Capsaicin 8% patch is well-tolerated and provides significant improvements in pain and sleep quality compared with placebo for patients with painful diabetic peripheral neuropathy (PDPN), according to a study presented here at the 51st Annual Meeting of the European Association for the Study of Diabetes (EASD).
Capsaicin 8% patch has been used as an analgesic for patients with post-herpetic neuralgia and HIV-associated distal sensory polyneuropathy.
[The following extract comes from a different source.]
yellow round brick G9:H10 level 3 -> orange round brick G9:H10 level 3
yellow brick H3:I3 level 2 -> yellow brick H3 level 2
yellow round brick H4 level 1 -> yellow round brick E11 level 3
It is also indicated for treatment of peripheral neuropathic pain in non-diabetic adults.
“The efficacy and safety of this patch in patients with painful diabetic peripheral neuropathy has not been fully characterised,” said Malcolm Stoker, PhD, Global Medical Lead, Astellas Pharma Global Developments, Leiden, the Netherlands.
The objective was to determine efficacy and safety of a single application of capsaicin 8% patch compared to placebo in these patients.
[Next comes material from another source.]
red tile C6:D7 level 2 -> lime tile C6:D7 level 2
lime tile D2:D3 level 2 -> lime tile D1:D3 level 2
Patients were randomised to placebo patch (n = 183) or capsaicin 8% patch (n = 186), as a single treatment of 1 to 4 patches applied to the painful area of the feet for 30 minutes. Patient blinding was aided by pre-treatment of all painful areas with lidocaine 2.5% and prilocaine 2.5% for patch application.
The primary endpoint was mean percentage change in average daily pain score from baseline to weeks 2 to 8. Here, compared with placebo (-20.9), capsaicin 8% patch showed significant improvement (-27.4), for least square mean difference of -6.6 (P = .025). This difference was also maintained for weeks 2-12 (-7.1; P = .018).
Among the secondary efficacy endpoints, there was significant benefit for active treatment for mean percentage change in sleep interference score (weeks 2-8: -24.2 vs -33.1, least square mean difference -9.0, P = .030; weeks 2-12: -24.7 vs. -34.0, least square mean difference -9.5, P = .020).
Patient Global Impression of Change was numerically in favour of active treatment at weeks 8 (P = .075) and 12 (P = .169).
In the safety analysis, there were similar levels of treatment-emergent adverse events (TEAEs) for placebo and capsaicin 8% patches (33.9% vs 46.8%), and these were mainly application site reactions (8.2% vs 33.9%), including burning sensation (2.7% vs 14.0%) and pain in extremity (5.5% vs 10.8%).
There were no discontinuations for drug-related TEAEs, and there were no deaths or drug-related serious TEAEs.
“This study extends the range of peripheral neuropathic pain aetiologies for which the capsaicin 8% patch has shown both efficacy and safety,” said Dr. Stoker.